> _Actividad 1_
Copia sin cambios el fragmento del relato sobre el regreso al país que va de "Aquel día, cuando" a "algún punto ridículo.".
> _Actividad 2_
Escribe lo que sigue en el relato sobre el regreso al país y los viajes, a partir de su última oración.

Semanas después el vuelo de repatriación me depositó en un hotel espantoso de la calle Libertad. Catorce días comiendo de una bandeja de aluminio. Pero claro, estaba en mi país, en mi ciudad, a pocos kilómetros de mi departamento en Villa Crespo y a un estirón del abrazo de mis hijos. Todo estaba en su lugar.
Aquel día, cuando salí del hotel, me emborraché y por la noche canté el himno en el balcón de mi departamento; en mi misma cuadra un muchacho tenía por costumbre (lo corroboré luego) trasladar a su terraza un potente parlante para dar comienzo al ritual. Al día siguiente no me sumé. Me parecía banal y en algún punto ridículo.
Un rápido vistazo por el retrovisor me conduce a una reflexión: desde que tengo 15 años, cuando comencé a viajar solo, no he parado nunca. Siempre acepté trabajos que me permitieran disponer de dos meses, en ocasiones más, tan solo para viajar. Y si no lo conseguía, trabajaba hasta juntar dinero y luego renunciaba. En eso no me equivoqué. Viajes largos, viajes cortos, pero nunca paré.

> _Entradas mostradas_
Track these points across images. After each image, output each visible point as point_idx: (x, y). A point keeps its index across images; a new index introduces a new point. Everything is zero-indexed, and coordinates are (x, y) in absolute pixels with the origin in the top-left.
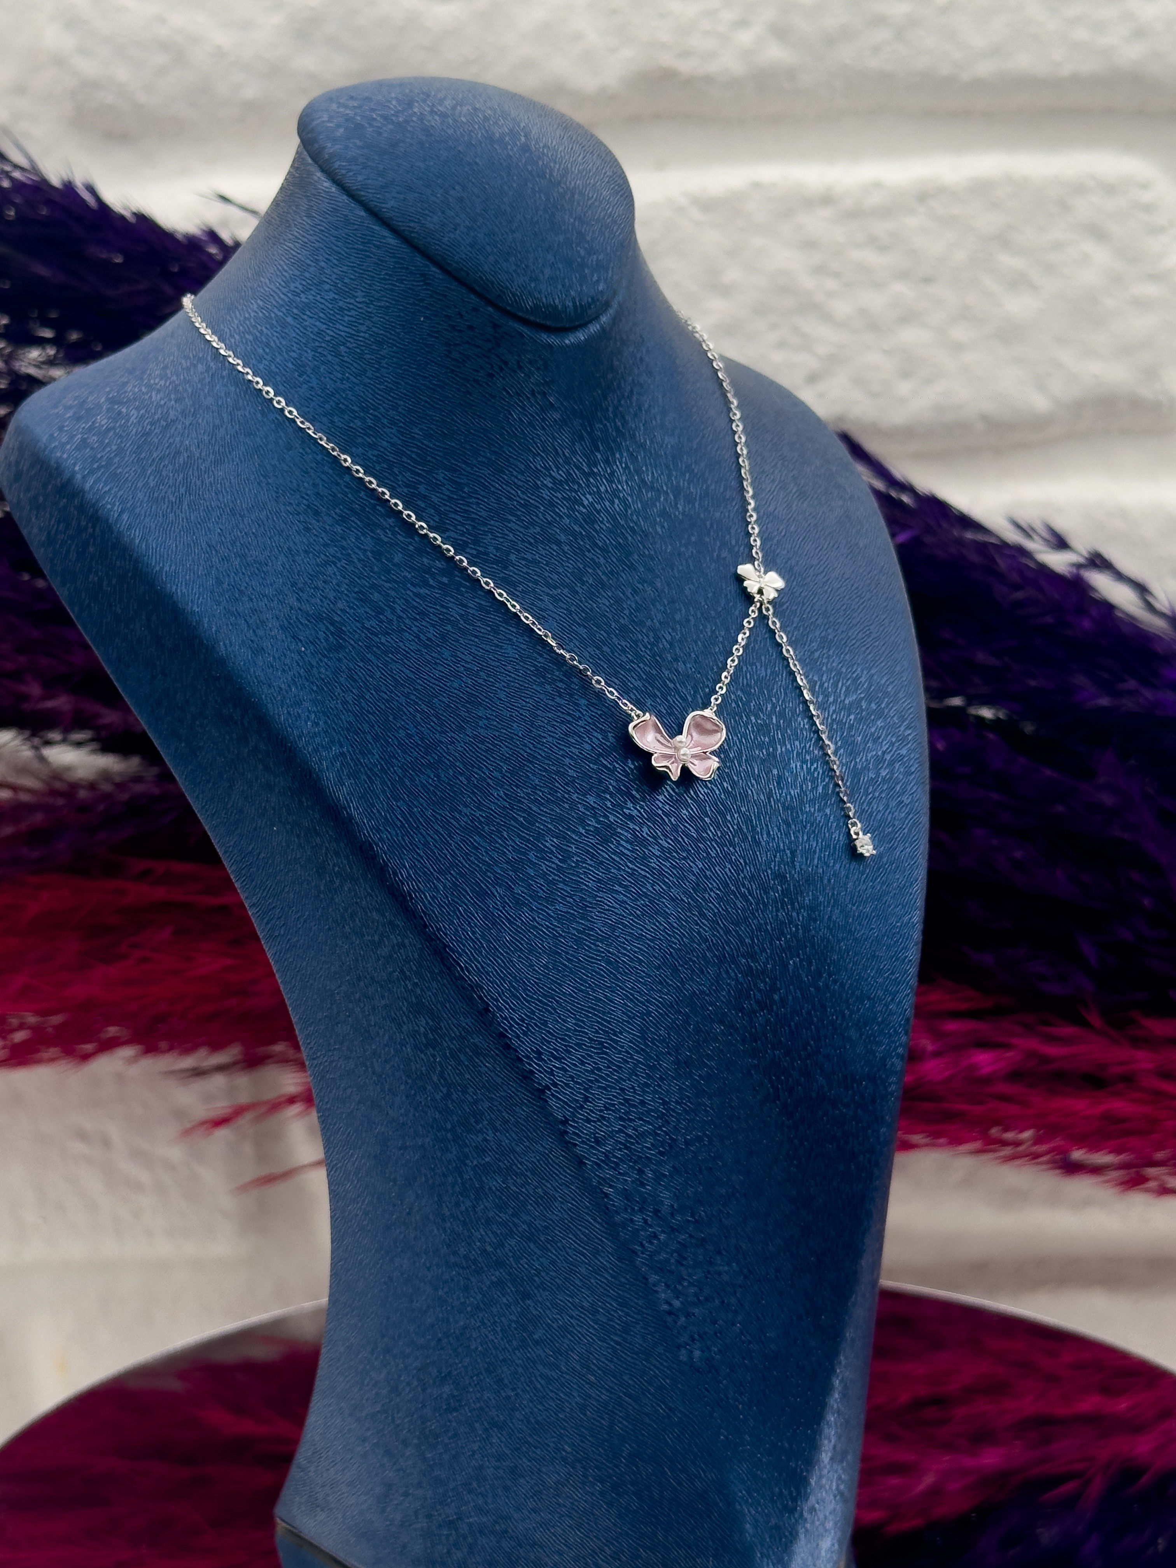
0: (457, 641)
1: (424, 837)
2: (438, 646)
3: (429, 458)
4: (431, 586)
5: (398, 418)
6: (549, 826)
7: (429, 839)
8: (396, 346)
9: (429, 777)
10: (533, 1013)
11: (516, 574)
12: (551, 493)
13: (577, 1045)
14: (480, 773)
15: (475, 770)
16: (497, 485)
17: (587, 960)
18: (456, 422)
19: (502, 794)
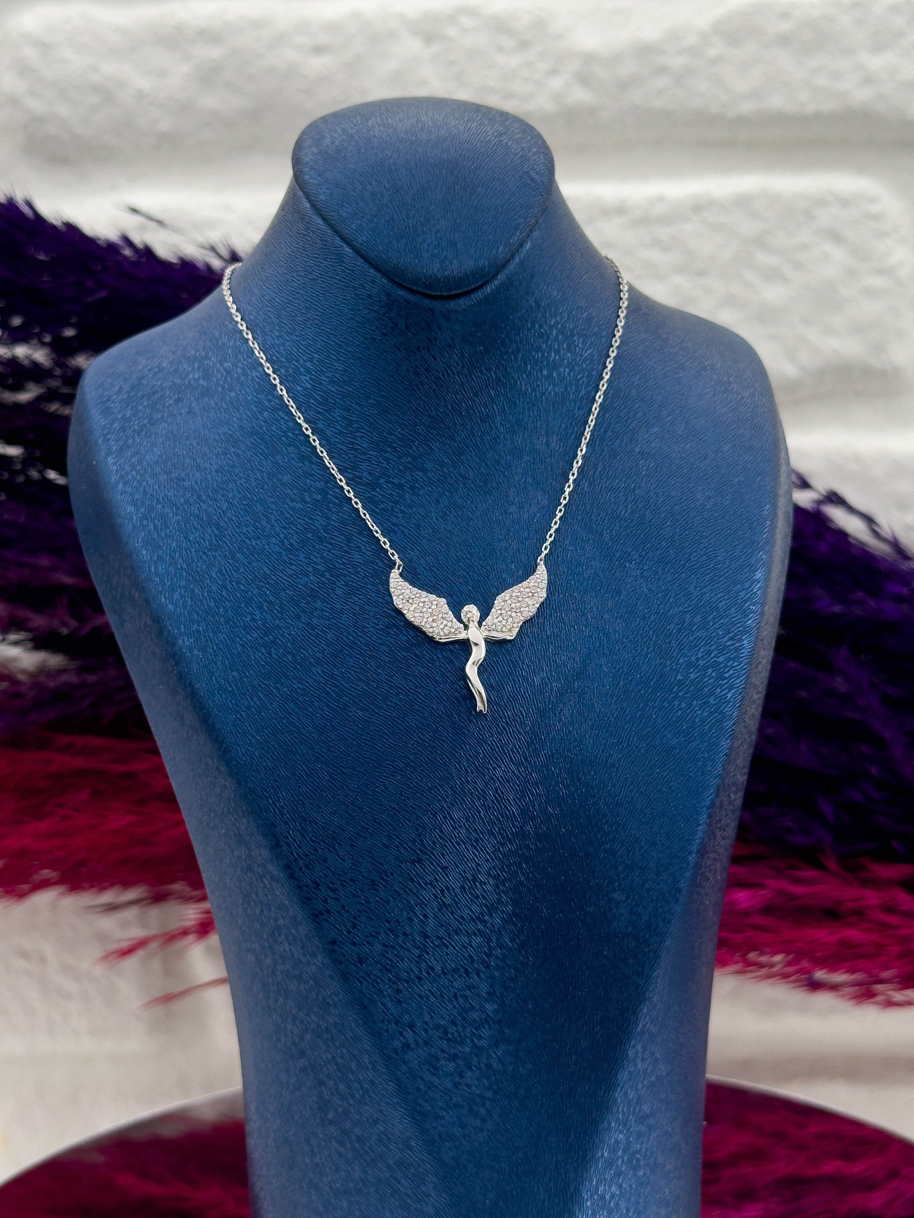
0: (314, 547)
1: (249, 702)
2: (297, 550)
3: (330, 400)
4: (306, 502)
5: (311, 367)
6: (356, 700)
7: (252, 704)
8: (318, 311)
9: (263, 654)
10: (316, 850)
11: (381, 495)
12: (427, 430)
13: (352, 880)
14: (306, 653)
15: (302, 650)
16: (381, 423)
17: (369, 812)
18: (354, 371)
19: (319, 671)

==

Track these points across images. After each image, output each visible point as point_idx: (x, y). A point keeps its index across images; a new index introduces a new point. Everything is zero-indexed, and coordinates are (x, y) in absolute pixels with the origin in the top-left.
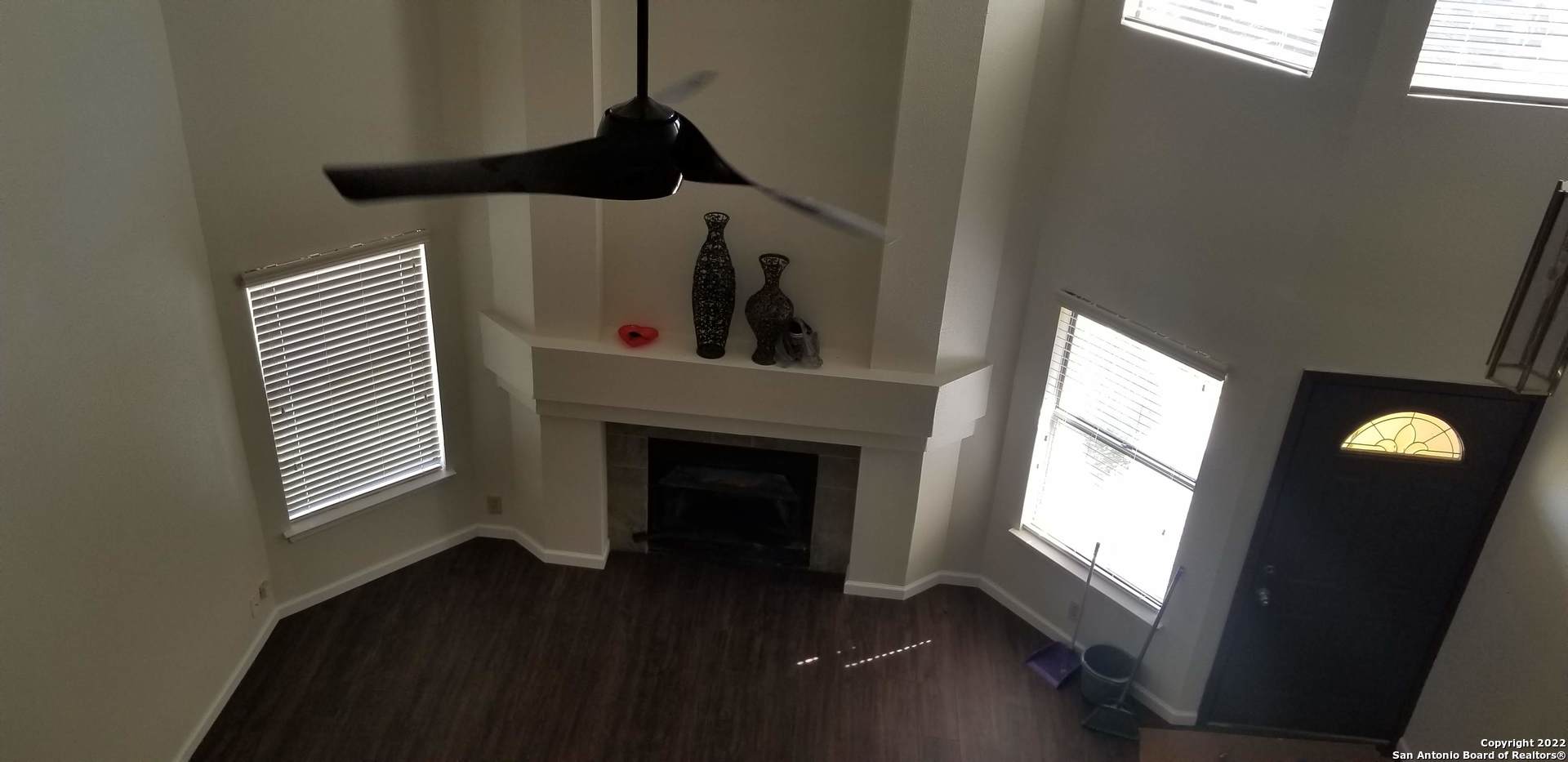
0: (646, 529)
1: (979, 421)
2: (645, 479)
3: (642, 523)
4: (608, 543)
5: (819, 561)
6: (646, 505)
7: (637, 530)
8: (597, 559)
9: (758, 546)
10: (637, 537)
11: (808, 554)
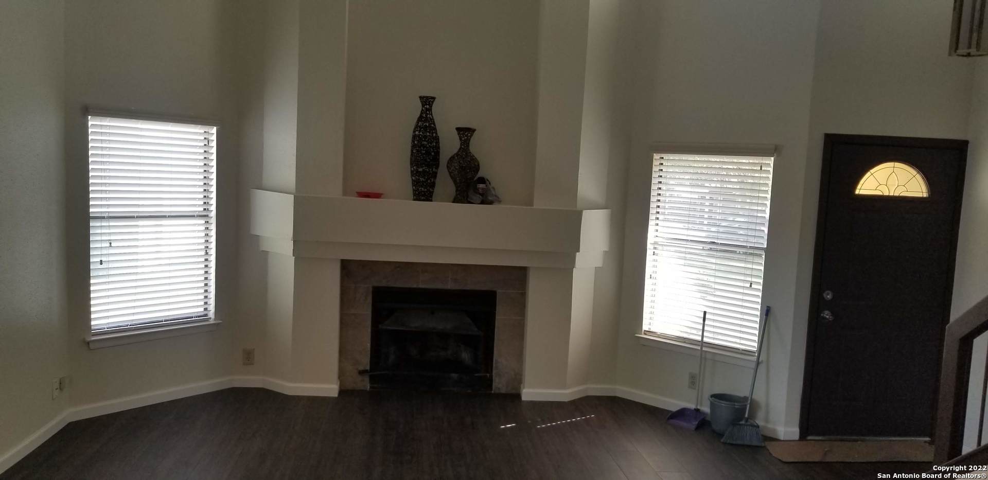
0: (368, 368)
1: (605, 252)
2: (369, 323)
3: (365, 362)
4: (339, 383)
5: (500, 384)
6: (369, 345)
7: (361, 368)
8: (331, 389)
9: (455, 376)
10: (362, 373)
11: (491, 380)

> _Espacio de respuesta 1_
Aquel día, cuando salí del hotel, me emborraché y por la noche canté el himno en el balcón de mi departamento; en mi misma cuadra un muchacho tenía por costumbre (lo corroboré luego) trasladar a su terraza un potente parlante para dar comienzo al ritual. Al día siguiente no me sumé. Me parecía banal y en algún punto ridículo.

> _Espacio de respuesta 2_
Lo curioso es que hace un año que no me muevo. Apenas conseguí despegar de la ciudad en abril del año pasado (los periodistas también somos VIP), me instalé en una casa que tengo en las afueras de Buenos Aires, y ahí anclé. Una semana con mis hijos, otra sin ellos, me acostumbré a sus zooms y a la hamaca paraguaya. En invierno, horno de barro y fogón; cuando llegó el calor: pileta y pastito; las patas desnudas, siempre. Esta semana, decía, Dante y Oliverio comenzaron la escuela. Yo volví a Buenos y me convertí en Uber.